◆ **Stated goal**: Count the lines in the entries below that contain the word "shown", with case counting, and give only the number.

◆ **Supplied data**:
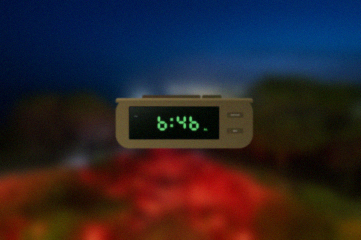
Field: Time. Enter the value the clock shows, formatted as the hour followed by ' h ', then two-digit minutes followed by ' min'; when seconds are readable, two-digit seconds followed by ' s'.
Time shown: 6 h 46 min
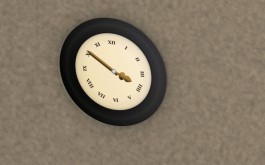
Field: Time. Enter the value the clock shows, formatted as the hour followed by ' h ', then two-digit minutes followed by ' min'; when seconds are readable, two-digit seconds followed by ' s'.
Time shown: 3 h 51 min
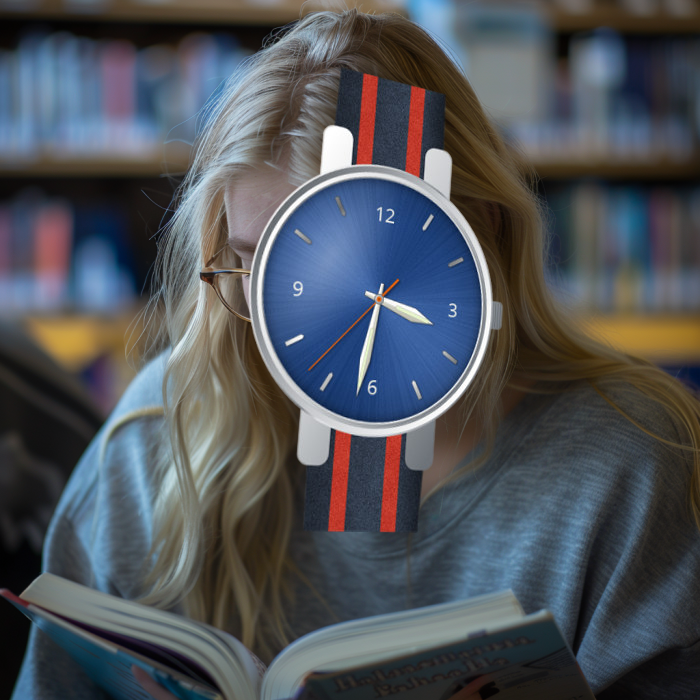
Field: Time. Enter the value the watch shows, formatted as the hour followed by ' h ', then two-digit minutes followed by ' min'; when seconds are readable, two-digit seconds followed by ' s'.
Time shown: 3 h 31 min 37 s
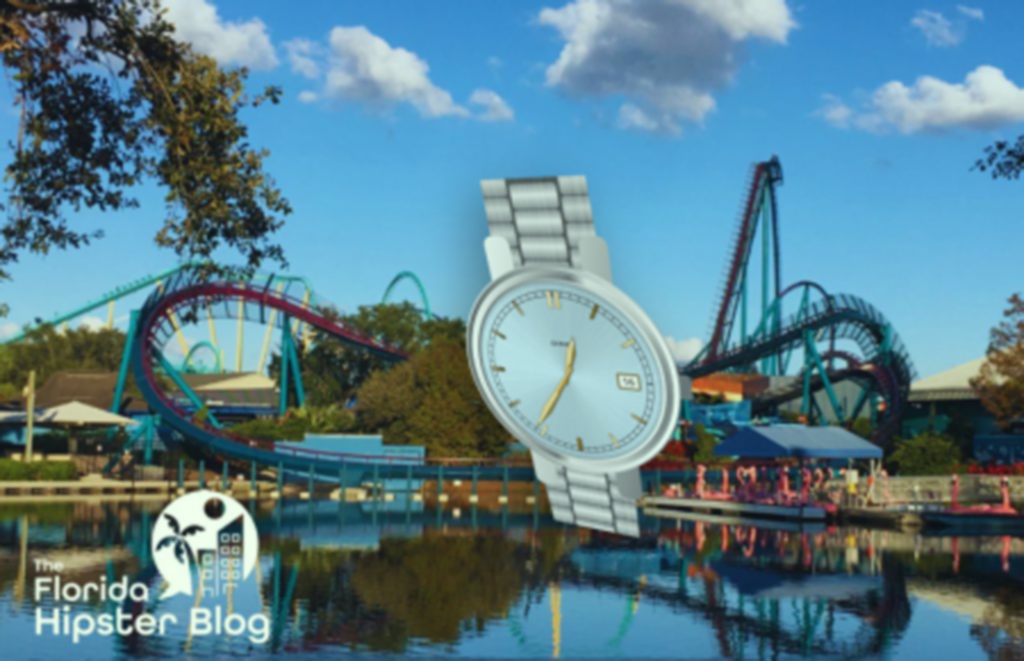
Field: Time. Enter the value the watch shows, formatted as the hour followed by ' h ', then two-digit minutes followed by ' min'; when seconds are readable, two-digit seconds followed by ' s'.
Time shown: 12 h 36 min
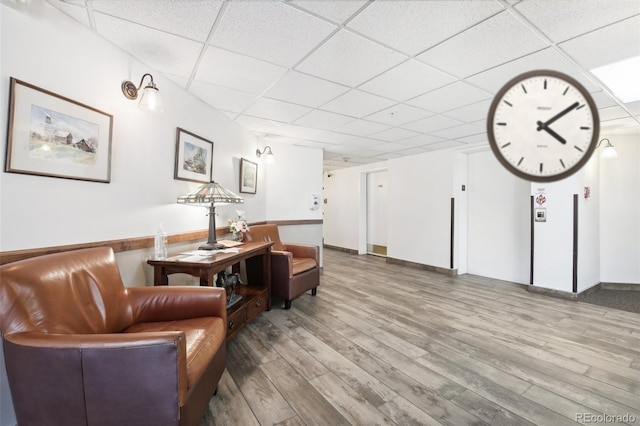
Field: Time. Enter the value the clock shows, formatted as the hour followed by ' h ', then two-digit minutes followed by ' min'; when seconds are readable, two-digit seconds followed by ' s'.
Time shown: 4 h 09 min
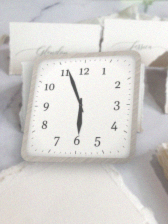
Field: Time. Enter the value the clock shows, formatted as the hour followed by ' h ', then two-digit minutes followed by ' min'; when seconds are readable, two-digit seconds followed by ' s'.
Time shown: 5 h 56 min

...

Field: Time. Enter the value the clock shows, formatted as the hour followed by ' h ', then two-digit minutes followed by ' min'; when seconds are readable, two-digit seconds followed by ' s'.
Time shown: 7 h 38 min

◆ **Task answer**: 7